Le jeudi 28 novembre 2019 à 14:59 +0900, Akira TAGOH a écrit :
I suppose it would be possible to define some XML elements, that contain a yaml list or dict in the text node. I don't like this kind of mixed syntax much, but that’s the only way I see to keep something XML- ish that scales humanly to the kind of list/dict we will need.
That's too bad. I don't want to mix them.
You're already doing it for
<fontvariations>AXIS1=VALUE;AXIS2=VALUE</fontvariations>
Except it's neither an XML nor a YAML list, it’s a one-of-a-kind dict format that can not be parsed natively by any off-the-shelf XML or YAML parser.
- whenever hindsight shows the low-level sequence needed to
achieve a generic goal needs tweaking, the whole configuration needs rewriting, instead of just adjusting things at the engine level.
I'm sorry, I don't get it. can you elaborate more details and specifics?
The whole locale-specific debacle for example, where you've wanted for years to try alternative approaches, and you can't because neitheir you nor other font packagers have any wish to rewrite all existing files.

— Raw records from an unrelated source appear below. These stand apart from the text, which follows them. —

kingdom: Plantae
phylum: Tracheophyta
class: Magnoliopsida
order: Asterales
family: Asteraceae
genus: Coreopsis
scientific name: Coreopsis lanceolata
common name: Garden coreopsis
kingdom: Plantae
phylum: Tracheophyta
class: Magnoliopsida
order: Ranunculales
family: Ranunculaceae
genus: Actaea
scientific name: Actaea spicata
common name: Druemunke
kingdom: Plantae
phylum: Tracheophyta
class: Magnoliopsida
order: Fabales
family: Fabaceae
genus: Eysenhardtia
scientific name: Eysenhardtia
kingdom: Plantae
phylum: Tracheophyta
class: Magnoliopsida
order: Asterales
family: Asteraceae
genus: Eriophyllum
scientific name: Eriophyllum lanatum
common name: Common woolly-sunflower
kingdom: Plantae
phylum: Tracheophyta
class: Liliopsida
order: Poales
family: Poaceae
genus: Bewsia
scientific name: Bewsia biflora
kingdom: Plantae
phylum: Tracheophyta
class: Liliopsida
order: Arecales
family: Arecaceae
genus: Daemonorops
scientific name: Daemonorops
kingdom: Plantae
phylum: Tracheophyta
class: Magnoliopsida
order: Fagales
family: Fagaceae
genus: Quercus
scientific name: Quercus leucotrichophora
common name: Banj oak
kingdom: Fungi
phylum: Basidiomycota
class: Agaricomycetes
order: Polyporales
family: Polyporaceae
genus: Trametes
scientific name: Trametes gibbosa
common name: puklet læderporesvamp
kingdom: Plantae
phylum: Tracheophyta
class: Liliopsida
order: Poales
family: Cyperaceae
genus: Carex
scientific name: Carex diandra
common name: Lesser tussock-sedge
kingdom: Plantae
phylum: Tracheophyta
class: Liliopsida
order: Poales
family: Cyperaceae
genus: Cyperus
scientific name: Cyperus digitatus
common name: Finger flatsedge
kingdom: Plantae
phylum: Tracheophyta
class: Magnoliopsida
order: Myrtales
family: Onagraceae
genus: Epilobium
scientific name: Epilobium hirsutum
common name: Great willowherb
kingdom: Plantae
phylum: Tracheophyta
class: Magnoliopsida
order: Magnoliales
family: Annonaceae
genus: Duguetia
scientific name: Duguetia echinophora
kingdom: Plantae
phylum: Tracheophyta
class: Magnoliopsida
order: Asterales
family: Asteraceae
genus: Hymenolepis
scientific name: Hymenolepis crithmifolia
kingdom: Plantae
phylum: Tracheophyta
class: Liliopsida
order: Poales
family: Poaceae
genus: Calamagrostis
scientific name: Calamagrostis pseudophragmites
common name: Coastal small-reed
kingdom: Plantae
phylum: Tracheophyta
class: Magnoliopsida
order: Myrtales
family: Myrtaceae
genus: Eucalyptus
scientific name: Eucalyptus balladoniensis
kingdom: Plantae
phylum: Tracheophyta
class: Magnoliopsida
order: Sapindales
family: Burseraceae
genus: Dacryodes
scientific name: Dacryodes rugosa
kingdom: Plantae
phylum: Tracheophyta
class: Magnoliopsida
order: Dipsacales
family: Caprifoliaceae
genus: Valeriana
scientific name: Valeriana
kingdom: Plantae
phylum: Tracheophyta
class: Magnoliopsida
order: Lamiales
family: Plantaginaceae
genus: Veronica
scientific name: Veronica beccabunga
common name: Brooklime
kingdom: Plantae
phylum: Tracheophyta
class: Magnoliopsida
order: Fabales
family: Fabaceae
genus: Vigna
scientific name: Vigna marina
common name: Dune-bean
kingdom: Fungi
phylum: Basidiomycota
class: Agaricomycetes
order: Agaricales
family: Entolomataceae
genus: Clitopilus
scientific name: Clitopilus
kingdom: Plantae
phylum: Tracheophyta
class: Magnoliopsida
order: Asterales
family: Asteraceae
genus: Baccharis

That's 100% due to a bad abstraction level in fontconfig, where instead of telling the engine what locale a font file is good for (letting the engine compute the appropriate priorization strategy), users have to hardcode a specific handling strategy in their config files.
Regards,
Le jeudi 28 novembre 2019 à 08:07 +0100, Nicolas Mailhot a écrit :
- whenever hindsight shows the low-level sequence needed to
achieve a generic goal needs tweaking, the whole configuration needs rewriting, instead of just adjusting things at the engine level.
I'm sorry, I don't get it. can you elaborate more details and specifics?
The whole locale-specific debacle for example, where you've wanted for years to try alternative approaches, and you can't because neitheir you nor other font packagers have any wish to rewrite all existing files.
That's 100% due to a bad abstraction level in fontconfig, where instead of telling the engine what locale a font file is good for (letting the engine compute the appropriate priorization strategy), users have to hardcode a specific handling strategy in their config files.
Another example: during the discussion in the issue tracker you suggested using "prepend" in while discussing some legacy syntax examples. And that's not how the recommended pattern in fontpackages (that you also maintain) were written
I can tell you, none of the font packagers I know care about this kind of low-level detail. Just let us declare what other fonts are similar to a font we package. You can hash down the best way to edit fonts as a result in the engine all you want. Don't force us to decide this kind of thing. *We don't care*.